• [Records from a data collection]:
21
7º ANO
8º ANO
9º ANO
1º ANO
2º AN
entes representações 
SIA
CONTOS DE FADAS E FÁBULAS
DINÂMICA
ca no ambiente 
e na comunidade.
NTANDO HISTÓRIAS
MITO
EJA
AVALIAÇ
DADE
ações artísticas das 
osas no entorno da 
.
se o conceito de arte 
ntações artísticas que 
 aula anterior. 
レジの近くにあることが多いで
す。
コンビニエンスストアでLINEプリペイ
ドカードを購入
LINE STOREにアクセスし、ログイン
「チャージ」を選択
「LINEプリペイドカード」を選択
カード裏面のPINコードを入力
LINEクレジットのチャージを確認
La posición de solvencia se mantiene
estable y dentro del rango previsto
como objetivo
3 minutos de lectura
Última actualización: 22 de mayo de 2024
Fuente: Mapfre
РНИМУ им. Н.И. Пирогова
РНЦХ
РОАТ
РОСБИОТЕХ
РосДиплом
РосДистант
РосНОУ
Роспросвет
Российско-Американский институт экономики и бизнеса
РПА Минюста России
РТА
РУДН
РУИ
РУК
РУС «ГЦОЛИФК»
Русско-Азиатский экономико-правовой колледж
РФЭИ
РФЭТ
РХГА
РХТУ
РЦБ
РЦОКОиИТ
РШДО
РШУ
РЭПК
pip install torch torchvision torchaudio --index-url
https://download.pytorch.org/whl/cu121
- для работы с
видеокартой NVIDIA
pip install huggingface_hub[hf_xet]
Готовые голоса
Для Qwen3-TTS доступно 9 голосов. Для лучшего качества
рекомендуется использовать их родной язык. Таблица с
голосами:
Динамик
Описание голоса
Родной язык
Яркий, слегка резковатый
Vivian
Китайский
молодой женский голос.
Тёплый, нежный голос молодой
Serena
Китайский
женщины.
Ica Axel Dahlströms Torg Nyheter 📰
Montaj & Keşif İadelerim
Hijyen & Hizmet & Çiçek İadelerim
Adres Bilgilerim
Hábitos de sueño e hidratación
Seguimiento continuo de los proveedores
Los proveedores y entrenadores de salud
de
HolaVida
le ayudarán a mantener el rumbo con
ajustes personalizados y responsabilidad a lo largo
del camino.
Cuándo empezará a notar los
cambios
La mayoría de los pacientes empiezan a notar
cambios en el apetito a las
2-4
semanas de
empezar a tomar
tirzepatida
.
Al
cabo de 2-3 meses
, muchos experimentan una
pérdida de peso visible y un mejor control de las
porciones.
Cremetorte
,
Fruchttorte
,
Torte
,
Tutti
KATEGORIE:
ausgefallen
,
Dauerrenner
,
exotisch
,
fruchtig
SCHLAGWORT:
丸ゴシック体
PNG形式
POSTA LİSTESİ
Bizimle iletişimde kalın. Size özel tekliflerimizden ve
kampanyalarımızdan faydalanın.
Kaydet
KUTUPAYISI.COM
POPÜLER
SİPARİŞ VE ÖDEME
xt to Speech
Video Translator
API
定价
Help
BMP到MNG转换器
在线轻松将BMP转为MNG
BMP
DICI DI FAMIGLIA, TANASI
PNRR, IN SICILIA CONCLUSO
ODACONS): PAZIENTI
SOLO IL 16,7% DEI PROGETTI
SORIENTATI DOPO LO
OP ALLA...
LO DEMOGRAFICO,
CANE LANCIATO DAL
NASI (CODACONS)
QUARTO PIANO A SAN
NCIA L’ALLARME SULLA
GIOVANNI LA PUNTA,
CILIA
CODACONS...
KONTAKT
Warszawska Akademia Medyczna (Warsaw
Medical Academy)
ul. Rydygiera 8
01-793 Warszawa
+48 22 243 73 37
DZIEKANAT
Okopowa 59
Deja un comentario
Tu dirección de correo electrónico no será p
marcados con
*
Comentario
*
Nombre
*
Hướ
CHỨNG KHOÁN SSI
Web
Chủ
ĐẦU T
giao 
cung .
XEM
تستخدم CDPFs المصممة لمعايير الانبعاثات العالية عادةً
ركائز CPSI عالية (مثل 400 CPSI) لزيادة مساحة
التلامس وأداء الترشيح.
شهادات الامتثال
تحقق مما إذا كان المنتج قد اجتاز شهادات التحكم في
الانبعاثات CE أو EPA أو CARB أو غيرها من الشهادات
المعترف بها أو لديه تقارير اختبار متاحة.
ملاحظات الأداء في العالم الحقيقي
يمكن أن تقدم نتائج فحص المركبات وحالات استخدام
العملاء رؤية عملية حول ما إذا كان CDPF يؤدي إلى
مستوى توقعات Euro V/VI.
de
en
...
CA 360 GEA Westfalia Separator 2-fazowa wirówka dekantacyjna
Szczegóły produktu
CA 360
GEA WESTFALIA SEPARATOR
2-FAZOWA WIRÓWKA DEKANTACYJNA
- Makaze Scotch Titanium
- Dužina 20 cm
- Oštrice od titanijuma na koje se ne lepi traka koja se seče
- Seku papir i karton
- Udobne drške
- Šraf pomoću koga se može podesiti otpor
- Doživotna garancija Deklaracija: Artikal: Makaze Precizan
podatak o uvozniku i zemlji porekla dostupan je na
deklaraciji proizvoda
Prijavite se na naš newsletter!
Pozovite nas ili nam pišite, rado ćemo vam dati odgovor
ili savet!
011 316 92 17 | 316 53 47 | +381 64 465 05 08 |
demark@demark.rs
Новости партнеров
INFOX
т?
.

• [ABOUT THIS TASK]: Count the lines in the listing above that contain the string "install", and reply with the number alone.

• [ANSWER AREA]: 2